[Absolute pixel coordinate data]
#####
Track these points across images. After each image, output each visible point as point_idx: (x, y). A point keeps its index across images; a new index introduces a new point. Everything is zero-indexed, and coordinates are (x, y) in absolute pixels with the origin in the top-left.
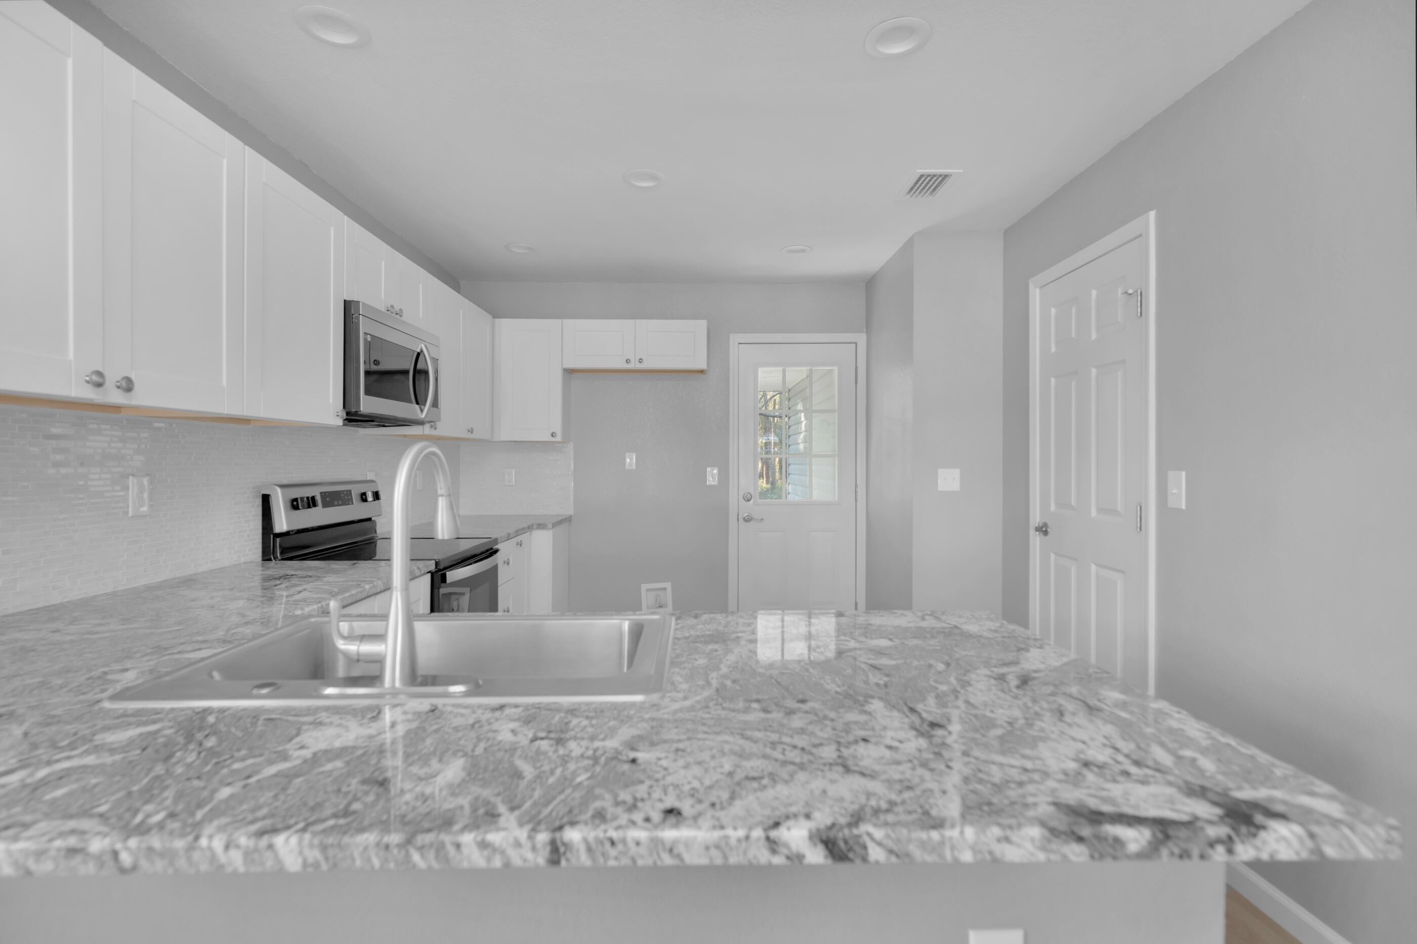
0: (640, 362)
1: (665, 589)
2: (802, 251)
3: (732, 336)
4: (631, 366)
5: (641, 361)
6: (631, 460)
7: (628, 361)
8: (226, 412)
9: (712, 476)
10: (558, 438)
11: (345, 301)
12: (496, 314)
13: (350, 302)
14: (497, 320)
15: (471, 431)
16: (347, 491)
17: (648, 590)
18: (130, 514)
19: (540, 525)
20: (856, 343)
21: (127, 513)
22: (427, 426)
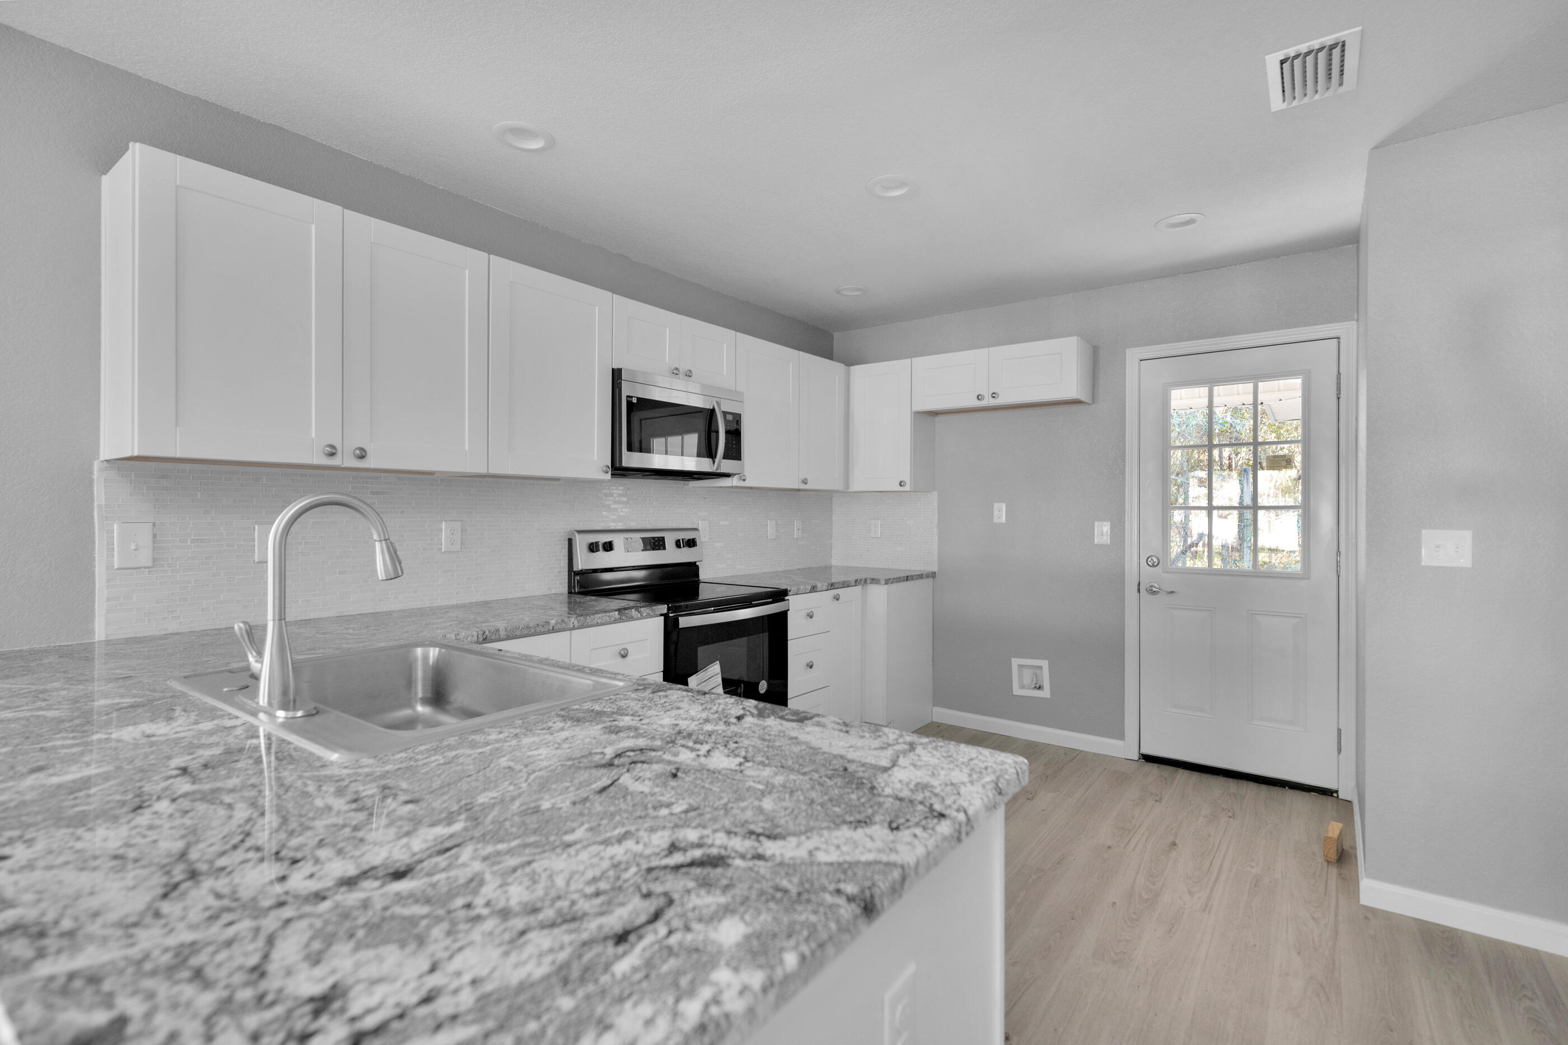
0: (994, 397)
1: (1041, 667)
2: (1192, 221)
3: (1129, 352)
4: (984, 403)
5: (994, 395)
6: (1000, 513)
7: (979, 397)
8: (468, 471)
9: (1103, 531)
10: (907, 488)
11: (613, 369)
12: (850, 361)
13: (620, 370)
14: (852, 368)
15: (805, 482)
16: (658, 538)
17: (1021, 667)
18: (443, 550)
19: (873, 579)
20: (1338, 338)
21: (441, 549)
22: (735, 478)
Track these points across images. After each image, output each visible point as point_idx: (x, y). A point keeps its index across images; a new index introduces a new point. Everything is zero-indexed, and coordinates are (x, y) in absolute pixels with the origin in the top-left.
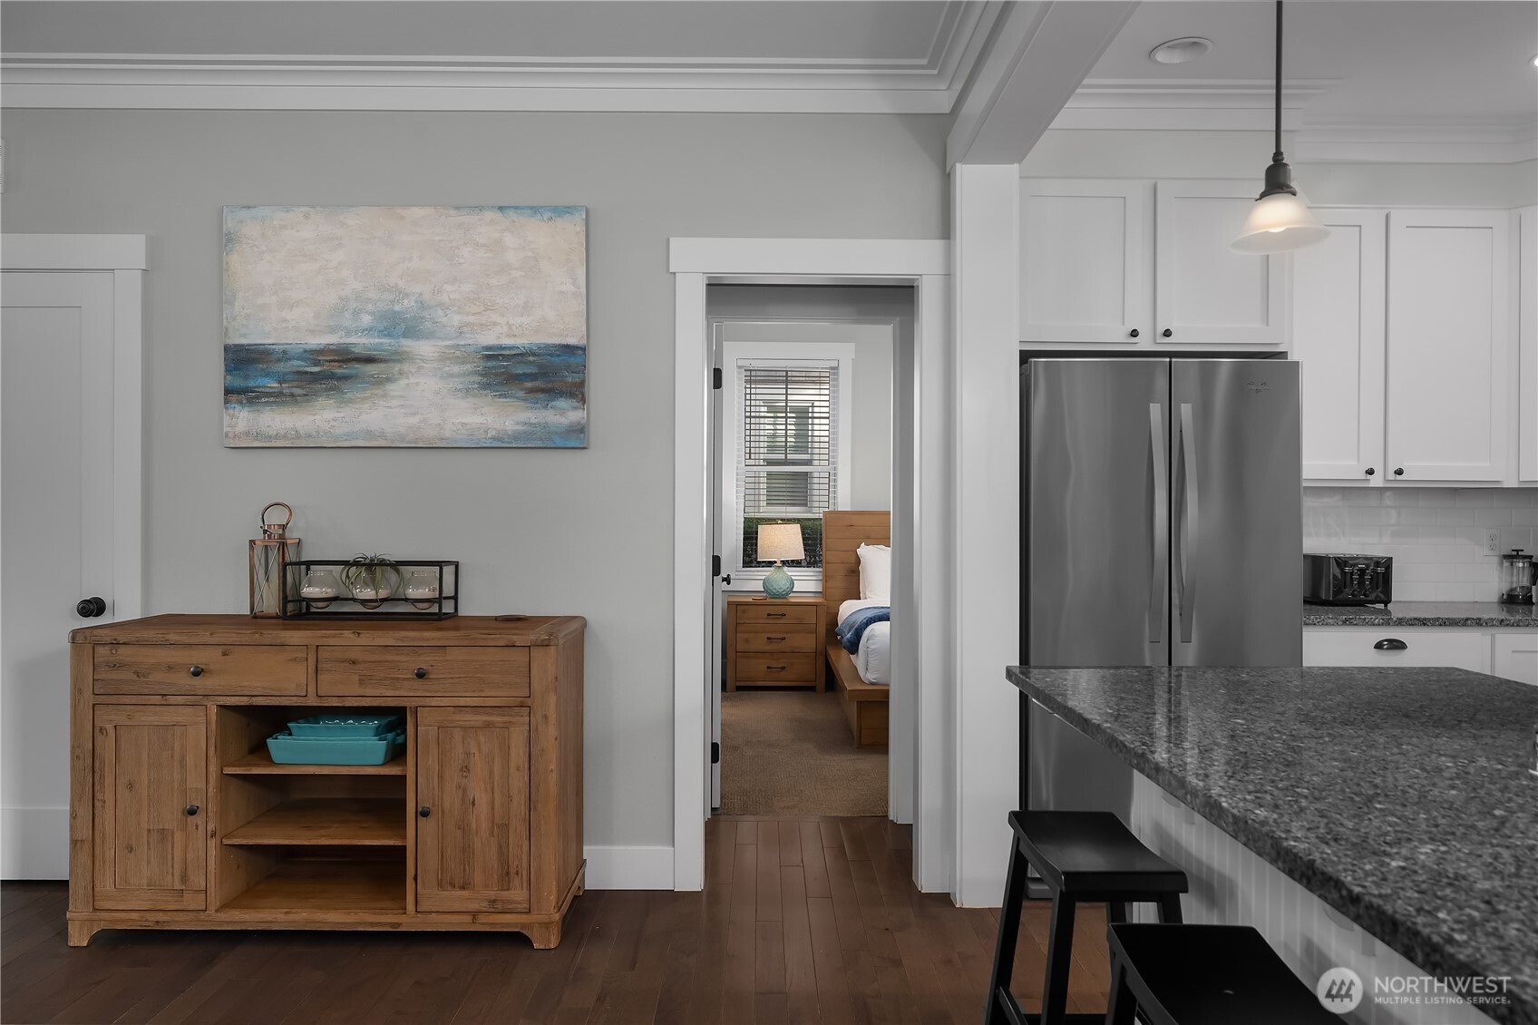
#####
Copy all of the data above word for word, leaving the pictures out.

FINISHED EXERCISE |
Track these points across images. After each image, output each visible point as point_idx: (x, y). A point keeps its index across images; a new index introduces a new point. Everything is zero-indexed, and coordinates are (x, y) in absolute pixels with the origin in the top-left.
0: (640, 362)
1: (665, 589)
2: (802, 251)
3: (732, 336)
4: (631, 366)
5: (641, 361)
6: (631, 460)
7: (628, 361)
8: (226, 412)
9: (712, 476)
10: (558, 438)
11: (345, 301)
12: (496, 314)
13: (350, 302)
14: (497, 320)
15: (471, 431)
16: (347, 491)
17: (648, 590)
18: (130, 514)
19: (540, 525)
20: (856, 343)
21: (127, 513)
22: (427, 426)
0: (994, 397)
1: (1041, 667)
2: (1192, 221)
3: (1129, 352)
4: (984, 403)
5: (994, 395)
6: (1000, 513)
7: (979, 397)
8: (468, 471)
9: (1103, 531)
10: (907, 488)
11: (613, 369)
12: (850, 361)
13: (620, 370)
14: (852, 368)
15: (805, 482)
16: (658, 538)
17: (1021, 667)
18: (443, 550)
19: (873, 579)
20: (1338, 338)
21: (441, 549)
22: (735, 478)
Track these points across images. After each image, output each visible point as point_idx: (x, y). A point keeps its index across images; a new index introduces a new point. Everything is zero-indexed, and coordinates are (x, y) in absolute pixels with the origin in the top-left.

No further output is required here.